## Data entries
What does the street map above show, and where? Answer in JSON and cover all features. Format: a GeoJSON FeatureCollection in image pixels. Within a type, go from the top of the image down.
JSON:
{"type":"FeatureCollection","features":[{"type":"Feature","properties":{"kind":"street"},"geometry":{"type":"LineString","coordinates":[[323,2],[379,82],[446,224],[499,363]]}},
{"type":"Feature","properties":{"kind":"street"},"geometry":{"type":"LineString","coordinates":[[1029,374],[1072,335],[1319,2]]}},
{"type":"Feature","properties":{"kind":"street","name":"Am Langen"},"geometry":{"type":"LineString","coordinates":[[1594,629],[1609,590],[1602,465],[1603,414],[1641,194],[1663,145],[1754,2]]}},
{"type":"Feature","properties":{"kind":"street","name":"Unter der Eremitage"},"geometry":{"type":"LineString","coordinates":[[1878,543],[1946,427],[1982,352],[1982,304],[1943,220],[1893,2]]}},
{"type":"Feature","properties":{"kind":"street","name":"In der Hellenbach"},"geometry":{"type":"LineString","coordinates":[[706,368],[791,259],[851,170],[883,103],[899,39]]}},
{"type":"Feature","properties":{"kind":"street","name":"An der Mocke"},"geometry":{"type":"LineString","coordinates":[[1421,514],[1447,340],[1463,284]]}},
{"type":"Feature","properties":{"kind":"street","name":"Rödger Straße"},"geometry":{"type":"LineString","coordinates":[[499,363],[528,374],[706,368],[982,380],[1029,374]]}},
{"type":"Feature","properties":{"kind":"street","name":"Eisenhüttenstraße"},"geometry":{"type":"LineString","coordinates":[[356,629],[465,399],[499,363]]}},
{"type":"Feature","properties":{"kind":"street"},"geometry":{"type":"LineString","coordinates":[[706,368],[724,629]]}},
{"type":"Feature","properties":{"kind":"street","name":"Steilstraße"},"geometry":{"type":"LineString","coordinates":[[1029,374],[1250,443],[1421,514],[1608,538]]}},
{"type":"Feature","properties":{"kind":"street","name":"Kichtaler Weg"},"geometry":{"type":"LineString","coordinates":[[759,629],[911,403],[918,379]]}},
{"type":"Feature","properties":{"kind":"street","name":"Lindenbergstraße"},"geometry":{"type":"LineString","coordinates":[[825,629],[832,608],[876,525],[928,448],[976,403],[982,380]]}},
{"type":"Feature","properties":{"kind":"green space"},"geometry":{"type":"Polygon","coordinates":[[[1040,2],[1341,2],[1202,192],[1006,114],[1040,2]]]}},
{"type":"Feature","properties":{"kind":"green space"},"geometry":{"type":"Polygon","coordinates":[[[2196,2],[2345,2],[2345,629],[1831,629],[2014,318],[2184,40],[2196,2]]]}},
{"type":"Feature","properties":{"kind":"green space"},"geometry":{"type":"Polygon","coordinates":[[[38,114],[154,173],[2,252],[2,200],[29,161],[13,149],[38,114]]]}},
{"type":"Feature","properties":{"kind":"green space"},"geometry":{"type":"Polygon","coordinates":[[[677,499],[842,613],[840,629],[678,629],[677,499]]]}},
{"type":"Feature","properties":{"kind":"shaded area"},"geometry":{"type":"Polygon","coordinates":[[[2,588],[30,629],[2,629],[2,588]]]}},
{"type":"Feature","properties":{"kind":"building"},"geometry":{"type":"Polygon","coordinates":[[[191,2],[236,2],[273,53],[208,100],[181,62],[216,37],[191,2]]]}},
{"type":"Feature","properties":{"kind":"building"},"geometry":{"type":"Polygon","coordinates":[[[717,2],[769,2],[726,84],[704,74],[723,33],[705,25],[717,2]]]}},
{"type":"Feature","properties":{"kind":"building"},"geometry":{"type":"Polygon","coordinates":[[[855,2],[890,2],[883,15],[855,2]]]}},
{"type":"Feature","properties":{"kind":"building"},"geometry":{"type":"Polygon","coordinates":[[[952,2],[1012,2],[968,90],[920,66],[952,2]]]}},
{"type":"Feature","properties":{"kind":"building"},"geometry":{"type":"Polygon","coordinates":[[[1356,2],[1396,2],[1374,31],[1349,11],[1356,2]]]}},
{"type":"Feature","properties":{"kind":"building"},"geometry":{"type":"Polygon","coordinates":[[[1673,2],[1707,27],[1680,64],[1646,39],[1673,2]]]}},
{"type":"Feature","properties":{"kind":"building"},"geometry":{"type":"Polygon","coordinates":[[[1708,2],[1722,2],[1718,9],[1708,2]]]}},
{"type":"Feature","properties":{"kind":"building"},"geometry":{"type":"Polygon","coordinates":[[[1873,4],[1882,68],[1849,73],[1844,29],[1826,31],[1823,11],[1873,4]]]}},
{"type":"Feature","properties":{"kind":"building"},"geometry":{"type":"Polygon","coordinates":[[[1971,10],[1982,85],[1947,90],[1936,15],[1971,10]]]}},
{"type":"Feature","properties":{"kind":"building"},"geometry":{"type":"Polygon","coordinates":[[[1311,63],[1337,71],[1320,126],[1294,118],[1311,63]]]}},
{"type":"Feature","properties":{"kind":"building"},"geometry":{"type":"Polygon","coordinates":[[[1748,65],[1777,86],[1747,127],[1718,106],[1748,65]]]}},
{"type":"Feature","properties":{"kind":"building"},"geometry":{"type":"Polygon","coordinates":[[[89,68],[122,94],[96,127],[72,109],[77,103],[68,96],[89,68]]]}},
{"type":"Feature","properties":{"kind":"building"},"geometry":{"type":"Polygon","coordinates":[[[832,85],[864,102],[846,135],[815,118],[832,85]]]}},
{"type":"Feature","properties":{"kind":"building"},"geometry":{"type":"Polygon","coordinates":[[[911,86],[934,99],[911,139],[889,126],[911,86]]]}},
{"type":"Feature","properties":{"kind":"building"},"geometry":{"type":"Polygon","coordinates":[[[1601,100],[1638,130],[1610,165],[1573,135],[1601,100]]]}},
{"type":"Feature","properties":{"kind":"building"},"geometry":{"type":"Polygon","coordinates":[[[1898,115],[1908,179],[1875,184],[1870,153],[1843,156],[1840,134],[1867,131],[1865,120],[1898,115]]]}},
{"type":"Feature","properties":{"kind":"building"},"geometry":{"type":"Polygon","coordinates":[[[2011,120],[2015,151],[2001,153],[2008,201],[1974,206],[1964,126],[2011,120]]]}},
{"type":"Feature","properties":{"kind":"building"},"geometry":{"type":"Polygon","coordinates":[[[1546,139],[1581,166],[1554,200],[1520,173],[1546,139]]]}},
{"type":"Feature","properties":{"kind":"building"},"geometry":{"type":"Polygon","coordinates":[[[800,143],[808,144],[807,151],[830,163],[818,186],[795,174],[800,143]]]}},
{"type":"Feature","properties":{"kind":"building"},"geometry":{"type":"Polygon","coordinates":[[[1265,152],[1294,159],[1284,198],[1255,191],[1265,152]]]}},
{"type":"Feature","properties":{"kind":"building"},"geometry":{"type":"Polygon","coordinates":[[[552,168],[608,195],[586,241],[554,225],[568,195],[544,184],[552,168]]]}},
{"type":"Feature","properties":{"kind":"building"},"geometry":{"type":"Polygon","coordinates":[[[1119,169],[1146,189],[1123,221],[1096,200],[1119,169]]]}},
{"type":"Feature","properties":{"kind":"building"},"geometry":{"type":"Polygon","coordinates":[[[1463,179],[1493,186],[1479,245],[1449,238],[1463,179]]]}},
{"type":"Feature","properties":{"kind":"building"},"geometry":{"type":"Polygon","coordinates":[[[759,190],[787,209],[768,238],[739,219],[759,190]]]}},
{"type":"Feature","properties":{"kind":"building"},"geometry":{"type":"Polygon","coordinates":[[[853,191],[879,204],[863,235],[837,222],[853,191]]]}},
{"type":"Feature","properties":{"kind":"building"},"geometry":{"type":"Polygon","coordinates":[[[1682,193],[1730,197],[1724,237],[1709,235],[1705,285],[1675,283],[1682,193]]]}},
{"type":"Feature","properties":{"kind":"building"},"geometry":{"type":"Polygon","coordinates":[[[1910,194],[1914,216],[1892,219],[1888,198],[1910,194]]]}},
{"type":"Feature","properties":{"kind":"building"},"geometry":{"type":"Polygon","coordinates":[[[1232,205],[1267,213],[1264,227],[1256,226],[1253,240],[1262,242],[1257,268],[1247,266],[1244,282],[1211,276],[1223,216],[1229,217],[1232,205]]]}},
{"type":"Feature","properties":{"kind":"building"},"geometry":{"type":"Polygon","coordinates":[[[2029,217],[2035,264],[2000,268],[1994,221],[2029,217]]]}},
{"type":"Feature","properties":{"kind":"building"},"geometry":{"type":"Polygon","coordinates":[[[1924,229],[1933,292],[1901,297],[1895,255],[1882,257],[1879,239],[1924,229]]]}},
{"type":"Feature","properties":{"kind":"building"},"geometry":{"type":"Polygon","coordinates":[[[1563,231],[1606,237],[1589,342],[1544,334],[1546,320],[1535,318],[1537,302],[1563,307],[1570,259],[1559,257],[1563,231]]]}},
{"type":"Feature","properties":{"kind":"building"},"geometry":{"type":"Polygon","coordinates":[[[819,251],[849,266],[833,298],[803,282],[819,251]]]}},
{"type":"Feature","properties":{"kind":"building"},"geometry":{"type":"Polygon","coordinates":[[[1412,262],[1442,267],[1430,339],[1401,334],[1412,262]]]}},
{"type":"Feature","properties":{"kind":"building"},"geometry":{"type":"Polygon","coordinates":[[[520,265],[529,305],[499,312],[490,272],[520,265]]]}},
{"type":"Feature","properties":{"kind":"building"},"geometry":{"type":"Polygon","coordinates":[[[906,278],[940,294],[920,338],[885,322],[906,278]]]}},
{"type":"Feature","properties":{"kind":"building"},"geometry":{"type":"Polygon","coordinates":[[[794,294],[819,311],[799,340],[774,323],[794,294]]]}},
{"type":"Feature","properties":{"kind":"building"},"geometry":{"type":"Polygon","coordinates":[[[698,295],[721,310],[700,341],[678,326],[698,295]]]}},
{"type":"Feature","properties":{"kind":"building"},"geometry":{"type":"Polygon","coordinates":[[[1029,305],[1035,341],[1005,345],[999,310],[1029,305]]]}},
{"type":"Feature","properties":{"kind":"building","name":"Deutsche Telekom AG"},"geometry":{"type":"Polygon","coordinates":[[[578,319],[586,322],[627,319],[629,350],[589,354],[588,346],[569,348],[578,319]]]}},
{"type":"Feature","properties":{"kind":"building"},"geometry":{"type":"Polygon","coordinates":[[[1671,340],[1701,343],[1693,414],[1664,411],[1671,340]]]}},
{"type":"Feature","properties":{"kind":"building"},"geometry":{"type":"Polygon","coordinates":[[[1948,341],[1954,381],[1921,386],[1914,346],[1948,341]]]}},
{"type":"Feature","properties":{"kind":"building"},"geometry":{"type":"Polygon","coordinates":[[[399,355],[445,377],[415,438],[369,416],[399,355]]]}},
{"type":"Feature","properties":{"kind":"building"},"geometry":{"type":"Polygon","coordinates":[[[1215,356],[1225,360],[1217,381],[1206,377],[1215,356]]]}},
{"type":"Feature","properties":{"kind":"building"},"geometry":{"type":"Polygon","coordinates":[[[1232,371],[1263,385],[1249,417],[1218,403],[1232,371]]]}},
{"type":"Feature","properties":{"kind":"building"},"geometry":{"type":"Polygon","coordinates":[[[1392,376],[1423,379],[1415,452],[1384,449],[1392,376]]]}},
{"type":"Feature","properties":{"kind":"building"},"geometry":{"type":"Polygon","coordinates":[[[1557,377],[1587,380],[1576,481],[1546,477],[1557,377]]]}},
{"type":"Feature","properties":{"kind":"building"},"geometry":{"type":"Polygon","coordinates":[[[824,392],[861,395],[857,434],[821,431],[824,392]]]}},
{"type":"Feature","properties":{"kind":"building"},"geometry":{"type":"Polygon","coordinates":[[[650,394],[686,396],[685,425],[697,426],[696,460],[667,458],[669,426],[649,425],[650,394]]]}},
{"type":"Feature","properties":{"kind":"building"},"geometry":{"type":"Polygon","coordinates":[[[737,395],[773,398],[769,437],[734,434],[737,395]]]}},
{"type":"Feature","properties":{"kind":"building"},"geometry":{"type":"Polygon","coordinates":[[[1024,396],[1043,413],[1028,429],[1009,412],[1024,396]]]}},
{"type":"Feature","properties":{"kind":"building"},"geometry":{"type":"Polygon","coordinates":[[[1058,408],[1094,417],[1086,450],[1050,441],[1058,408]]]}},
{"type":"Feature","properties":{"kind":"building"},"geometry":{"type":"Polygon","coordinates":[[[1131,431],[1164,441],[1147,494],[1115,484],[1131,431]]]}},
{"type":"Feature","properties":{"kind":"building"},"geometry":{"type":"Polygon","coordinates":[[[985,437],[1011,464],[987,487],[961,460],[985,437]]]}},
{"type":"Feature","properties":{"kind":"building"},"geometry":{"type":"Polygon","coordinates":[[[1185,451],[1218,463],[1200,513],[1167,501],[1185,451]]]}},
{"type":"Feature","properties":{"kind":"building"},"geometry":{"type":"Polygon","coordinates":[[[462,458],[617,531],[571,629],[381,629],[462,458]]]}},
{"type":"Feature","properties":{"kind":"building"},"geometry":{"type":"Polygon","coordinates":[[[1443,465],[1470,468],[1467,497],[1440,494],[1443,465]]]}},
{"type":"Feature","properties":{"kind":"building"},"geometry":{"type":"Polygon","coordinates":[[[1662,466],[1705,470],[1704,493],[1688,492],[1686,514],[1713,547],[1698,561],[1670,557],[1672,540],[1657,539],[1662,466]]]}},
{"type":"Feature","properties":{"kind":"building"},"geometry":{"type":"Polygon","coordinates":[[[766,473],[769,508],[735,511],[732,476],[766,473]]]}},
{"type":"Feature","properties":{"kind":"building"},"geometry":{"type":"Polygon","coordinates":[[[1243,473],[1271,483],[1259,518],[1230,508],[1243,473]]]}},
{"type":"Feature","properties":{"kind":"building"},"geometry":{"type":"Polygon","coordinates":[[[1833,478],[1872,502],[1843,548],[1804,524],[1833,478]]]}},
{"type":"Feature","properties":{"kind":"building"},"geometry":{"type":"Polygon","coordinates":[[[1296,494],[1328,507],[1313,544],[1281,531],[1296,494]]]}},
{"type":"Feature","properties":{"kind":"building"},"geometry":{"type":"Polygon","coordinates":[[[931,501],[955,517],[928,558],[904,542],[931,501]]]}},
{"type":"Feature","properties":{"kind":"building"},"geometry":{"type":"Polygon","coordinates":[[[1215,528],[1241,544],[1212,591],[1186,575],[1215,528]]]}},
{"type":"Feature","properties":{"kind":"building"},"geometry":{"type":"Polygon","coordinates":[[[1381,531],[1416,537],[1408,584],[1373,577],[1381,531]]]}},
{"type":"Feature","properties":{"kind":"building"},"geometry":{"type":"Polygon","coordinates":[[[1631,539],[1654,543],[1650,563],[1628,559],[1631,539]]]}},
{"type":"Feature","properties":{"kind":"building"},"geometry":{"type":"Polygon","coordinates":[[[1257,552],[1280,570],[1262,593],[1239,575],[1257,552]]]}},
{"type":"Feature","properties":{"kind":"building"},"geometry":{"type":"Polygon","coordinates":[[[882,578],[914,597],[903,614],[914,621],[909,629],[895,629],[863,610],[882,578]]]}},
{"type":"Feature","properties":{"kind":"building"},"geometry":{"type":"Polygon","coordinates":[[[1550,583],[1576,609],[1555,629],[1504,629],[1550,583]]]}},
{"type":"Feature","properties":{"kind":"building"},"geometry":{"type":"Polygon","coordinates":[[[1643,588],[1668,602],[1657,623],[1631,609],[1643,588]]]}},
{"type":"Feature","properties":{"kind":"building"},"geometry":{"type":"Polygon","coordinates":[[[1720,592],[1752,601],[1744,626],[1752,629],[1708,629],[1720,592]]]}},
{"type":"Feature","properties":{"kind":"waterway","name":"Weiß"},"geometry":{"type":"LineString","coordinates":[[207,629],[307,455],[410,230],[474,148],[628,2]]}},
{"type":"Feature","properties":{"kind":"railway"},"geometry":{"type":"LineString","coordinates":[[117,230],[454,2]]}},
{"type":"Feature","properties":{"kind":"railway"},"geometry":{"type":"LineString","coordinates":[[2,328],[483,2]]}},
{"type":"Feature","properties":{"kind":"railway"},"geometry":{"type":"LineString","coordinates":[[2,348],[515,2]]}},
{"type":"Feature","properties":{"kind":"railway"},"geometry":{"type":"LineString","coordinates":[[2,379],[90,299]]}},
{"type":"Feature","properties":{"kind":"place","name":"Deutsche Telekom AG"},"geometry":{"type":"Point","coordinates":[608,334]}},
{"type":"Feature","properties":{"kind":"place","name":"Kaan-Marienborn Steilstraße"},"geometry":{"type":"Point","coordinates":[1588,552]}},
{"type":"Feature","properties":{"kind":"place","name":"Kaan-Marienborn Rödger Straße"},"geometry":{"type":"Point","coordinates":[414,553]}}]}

## Goal of the exercise
Copy all lines above containing the string "Marienborn".

## Response to this task
{"type":"Feature","properties":{"kind":"place","name":"Kaan-Marienborn Steilstraße"},"geometry":{"type":"Point","coordinates":[1588,552]}},
{"type":"Feature","properties":{"kind":"place","name":"Kaan-Marienborn Rödger Straße"},"geometry":{"type":"Point","coordinates":[414,553]}}]}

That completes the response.